- _Exercise directions_
Would you output all the lines below precisely as they stand, leaving each picture out?

**********

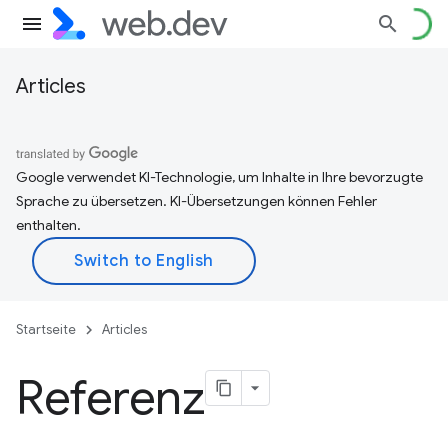
Articles
Google verwendet KI-Technologie, um Inhalte in Ihre bevorzugte
Sprache zu übersetzen. KI-Übersetzungen können Fehler
enthalten.
Startseite
Articles
Referenz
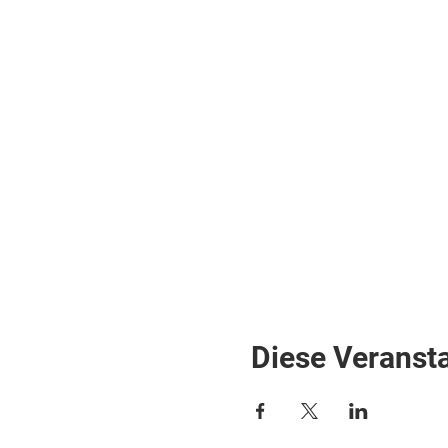
Diese Veransta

**********

- _Your response_
Articles
Google verwendet KI-Technologie, um Inhalte in Ihre bevorzugte
Sprache zu übersetzen. KI-Übersetzungen können Fehler
enthalten.
Startseite
Articles
Referenz
Diese Veransta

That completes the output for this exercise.